Beside, got question to you. Did you see that Mini Rio by Aquacraft? Is it possible to buy it with remote except this 75 Mhz?
Thanks
to ryan:when I was younger Graupner had wide range of any equipment. during few last years they reduce their offer as much as possible but why? in addition, you also try to learn something: heat is being generated by current, or call it 'amps' running in aramature and believe me IT CHANGES MAGNET CHARACTERISTICS. I have degree in electricity, so will you be so kind and take it under consideration, will you?
Graupner is not the same. This firm changed a lot. I don't like it.
Beside, got question to you. Did you see that Mini Rio by Aquacraft? Is it possible to buy it with remote except this 75 Mhz?
Thanks
#48
Graupner was much more popular at the entry level of R/C boating 5-10 years ago. Since then they just can't keep up to companies like Aquacraft. Dealers like Hobby-Lobby slowly started dropping there products years ago as they weren't selling. I believe they only carry the systems Cat now.
Heat weakens the permanent magnet of any motor. Once this happens the motor will run excessively hot as efficiency has greatly deteriorated. Using Neodymium magnets will lessen the chance of this. Unfortunately most of Graupner motors use Ferrite magents.
I also don't understand why you keep listing your experience and credentials.

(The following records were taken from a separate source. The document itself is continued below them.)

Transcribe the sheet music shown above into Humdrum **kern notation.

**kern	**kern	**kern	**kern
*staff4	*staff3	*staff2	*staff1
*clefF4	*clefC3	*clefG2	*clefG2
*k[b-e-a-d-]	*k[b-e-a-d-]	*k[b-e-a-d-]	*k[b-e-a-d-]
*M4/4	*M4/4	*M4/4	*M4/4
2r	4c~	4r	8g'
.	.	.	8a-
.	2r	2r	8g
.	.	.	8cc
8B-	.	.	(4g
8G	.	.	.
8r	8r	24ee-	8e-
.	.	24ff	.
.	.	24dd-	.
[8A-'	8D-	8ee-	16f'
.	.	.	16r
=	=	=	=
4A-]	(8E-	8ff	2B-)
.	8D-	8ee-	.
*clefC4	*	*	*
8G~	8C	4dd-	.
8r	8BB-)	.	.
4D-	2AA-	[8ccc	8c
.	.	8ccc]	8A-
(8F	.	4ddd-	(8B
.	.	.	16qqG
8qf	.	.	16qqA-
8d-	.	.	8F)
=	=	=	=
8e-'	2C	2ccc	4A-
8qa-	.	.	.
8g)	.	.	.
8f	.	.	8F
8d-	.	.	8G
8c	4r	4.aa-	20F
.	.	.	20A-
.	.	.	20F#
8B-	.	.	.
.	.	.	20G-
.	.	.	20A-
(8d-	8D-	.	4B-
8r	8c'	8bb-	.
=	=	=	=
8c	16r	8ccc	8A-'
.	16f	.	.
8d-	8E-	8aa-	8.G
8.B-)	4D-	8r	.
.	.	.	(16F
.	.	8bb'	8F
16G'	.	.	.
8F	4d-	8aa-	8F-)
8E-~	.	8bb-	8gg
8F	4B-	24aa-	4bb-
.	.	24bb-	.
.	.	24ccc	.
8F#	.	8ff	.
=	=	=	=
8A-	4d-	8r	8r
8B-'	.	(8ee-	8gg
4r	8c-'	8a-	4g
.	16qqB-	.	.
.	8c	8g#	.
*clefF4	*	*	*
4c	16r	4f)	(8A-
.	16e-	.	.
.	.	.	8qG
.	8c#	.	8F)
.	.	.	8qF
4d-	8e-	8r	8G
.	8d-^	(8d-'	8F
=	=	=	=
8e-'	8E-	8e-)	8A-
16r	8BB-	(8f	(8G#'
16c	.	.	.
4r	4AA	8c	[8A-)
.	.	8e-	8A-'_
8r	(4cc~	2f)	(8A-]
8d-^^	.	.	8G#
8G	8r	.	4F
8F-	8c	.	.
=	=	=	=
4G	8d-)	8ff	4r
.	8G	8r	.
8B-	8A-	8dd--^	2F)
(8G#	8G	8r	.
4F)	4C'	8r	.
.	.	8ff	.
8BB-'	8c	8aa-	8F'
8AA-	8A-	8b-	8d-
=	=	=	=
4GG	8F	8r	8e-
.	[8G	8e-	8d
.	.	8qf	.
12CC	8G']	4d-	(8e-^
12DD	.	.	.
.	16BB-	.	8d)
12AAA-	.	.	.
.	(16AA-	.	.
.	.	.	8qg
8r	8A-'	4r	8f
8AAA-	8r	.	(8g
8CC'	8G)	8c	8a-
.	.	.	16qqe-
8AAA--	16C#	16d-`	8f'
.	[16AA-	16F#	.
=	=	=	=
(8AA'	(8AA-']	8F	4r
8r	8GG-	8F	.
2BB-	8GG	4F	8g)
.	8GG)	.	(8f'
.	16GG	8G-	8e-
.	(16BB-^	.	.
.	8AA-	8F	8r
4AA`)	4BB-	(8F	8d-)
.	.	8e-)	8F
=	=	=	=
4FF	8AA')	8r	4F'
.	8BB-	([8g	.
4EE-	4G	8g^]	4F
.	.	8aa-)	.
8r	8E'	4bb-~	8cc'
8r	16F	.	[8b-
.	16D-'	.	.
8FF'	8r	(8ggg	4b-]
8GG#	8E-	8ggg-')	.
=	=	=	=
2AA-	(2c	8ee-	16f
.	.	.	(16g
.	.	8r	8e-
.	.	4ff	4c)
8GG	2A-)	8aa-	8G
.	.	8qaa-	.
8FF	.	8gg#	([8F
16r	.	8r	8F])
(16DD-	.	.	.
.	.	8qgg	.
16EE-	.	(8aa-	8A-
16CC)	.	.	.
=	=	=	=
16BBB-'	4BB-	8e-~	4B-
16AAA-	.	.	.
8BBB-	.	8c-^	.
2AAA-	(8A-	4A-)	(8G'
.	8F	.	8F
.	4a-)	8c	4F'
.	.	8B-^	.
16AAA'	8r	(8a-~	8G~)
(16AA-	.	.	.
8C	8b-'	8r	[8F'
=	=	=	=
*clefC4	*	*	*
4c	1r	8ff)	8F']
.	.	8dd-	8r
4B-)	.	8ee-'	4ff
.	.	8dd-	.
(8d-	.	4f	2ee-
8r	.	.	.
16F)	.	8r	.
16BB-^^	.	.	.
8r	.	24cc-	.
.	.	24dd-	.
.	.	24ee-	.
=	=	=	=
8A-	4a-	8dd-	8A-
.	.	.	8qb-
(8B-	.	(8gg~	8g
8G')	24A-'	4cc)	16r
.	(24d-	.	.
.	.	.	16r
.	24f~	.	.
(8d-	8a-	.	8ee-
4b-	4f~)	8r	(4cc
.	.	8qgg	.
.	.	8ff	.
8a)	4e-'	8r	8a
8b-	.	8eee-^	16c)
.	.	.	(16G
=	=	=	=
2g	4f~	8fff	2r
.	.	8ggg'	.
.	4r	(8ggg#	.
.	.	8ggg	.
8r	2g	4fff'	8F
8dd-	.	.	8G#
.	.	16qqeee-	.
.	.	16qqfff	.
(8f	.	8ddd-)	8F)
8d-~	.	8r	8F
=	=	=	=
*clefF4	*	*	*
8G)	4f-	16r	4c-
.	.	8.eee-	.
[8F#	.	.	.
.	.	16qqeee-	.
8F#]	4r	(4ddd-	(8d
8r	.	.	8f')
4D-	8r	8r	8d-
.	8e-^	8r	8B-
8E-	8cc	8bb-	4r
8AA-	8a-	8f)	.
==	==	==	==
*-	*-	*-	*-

I could do that just as easy, would it make me that much further ahead?
Ryan
Heat weakens the permanent magnet of any motor. Once this happens the motor will run excessively hot as efficiency has greatly deteriorated. Using Neodymium magnets will lessen the chance of this. Unfortunately most of Graupner motors use Ferrite magents.
I also don't understand why you keep listing your experience and credentials. I could do that just as easy, would it make me that much further ahead?